¡Está bien por hoy!

Aquí dentro, en este terreno de lo íntimo y lo más verdadero que tengo, afloran imborrables huellas de Dios. Muchos días me duermo sonriendo.

Ya va siendo hora de acostarse, al fin he cerrado la puerta de mi habitación, y mientras me desvisto siento como si fuera quitándome los problemas y ajetreos de hoy. Comienzo a bajar la persiana. Es uno de los mejores momentos del día, pues siento como si cerrara el kiosco de mi vida. Es el momento de terminar, se cierra el mostrador hasta mañana. Es como un grito a la ciudad —según lo fuerte que uno baje la persiana—, ¡ya está bien por hoy!

Y al fin a la cama. Llegó el momento de recogimiento por excelencia. Llevo todo el día pendiente de los demás y de lo que hay “ahí fuera”. Tras poner el despertador, momento de amarga lucidez y realismo, me acurruco en mi cama y apago la luz. Ahora lo de “fuera” va perdiendo importancia. Ahí ya no hay nada que me tenga que preocupar —al menos hasta mañana—, y es cuando, poco a poco, mi atención se vuelve hacia lugares normalmente desatendidos.

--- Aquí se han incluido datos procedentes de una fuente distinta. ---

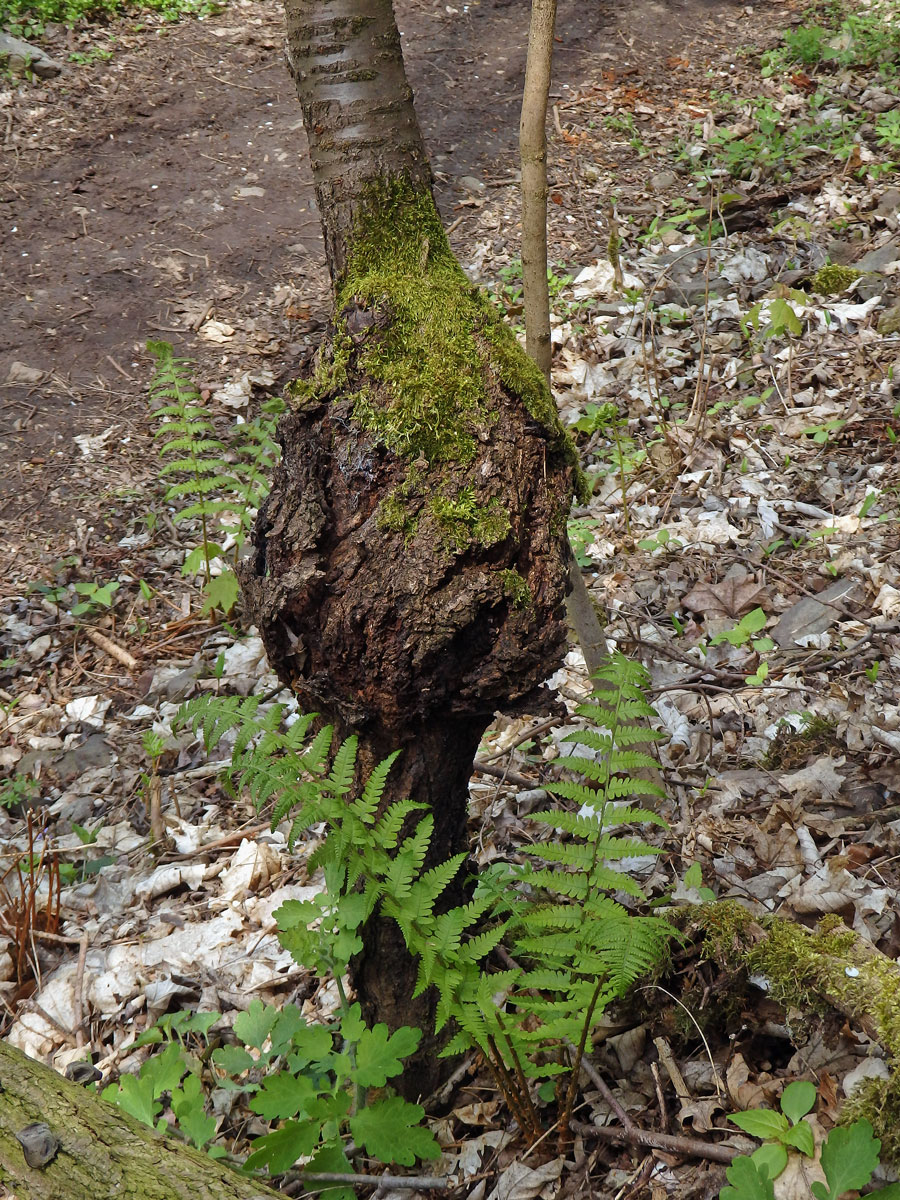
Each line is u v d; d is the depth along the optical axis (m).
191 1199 1.73
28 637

Puedo afirmar que no son más de cuatro o cinco minutos los que tardaré en dormirme —nunca he podido ser consciente para apagar el cronómetro—, pero quizá sea este tiempo privilegiado el mejor momento para estar realmente atento a lo que pasa por mi vida. De golpe, a oscuras, mientras el corazón y la respiración se acompasan de forma tranquila, comienzan a surgir sentimientos y sensaciones que solo la práctica nos ayuda a ordenar. A veces pienso que hemos perdido la capacidad de escuchar la resonancia de la vida. Por eso me gusta dejar que en el reposo y el silencio surjan por su peso los sentimientos que durante el día han estado soterrados. Afloran sutilmente, hay que saber mirarlos, son como susurros que pasarían fácilmente desapercibidos.

A veces pienso que hemos perdido la capacidad de escuchar la resonancia de la vida.

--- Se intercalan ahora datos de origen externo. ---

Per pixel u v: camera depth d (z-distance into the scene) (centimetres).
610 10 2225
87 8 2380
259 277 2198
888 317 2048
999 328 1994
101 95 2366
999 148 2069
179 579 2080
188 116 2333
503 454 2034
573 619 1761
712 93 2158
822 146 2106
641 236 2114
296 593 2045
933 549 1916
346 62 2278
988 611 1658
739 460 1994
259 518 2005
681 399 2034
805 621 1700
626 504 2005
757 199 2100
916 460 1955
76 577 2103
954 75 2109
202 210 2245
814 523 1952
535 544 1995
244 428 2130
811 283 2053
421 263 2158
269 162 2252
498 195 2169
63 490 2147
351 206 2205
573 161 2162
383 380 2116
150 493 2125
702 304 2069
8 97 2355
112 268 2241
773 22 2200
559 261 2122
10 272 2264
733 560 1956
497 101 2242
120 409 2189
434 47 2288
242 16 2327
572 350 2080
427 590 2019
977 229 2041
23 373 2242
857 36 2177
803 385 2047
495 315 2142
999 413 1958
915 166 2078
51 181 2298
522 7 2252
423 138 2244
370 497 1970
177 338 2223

Es posible que sea el único momento tranquilo del día donde puedo repasar, hacer memoria y sobre todo aprender para lo que vendrá. Es el tiempo lúcido donde se delata y desvela la presencia de Dios en los acontecimientos más cotidianos. Parece que cuanto más solo y sosegado estoy, más fuerte e intensa se hace su presencia, y más claro me resulta descubrir su paso por mi día. Entonces aparecen heridas, decepciones y débiles desilusiones… con la práctica llego a poder seguirles la pista, lo que ayuda si uno se quiere tomar en serio la vida. También aparece la sensación de compañía, agradecimiento, entrega, ilusión y vida a borbotones. No puedo evitar sentir que aquí dentro, en este terreno de lo íntimo y lo más verdadero que tengo, afloran imborrables huellas de Dios. Muchos días me duermo sonriendo.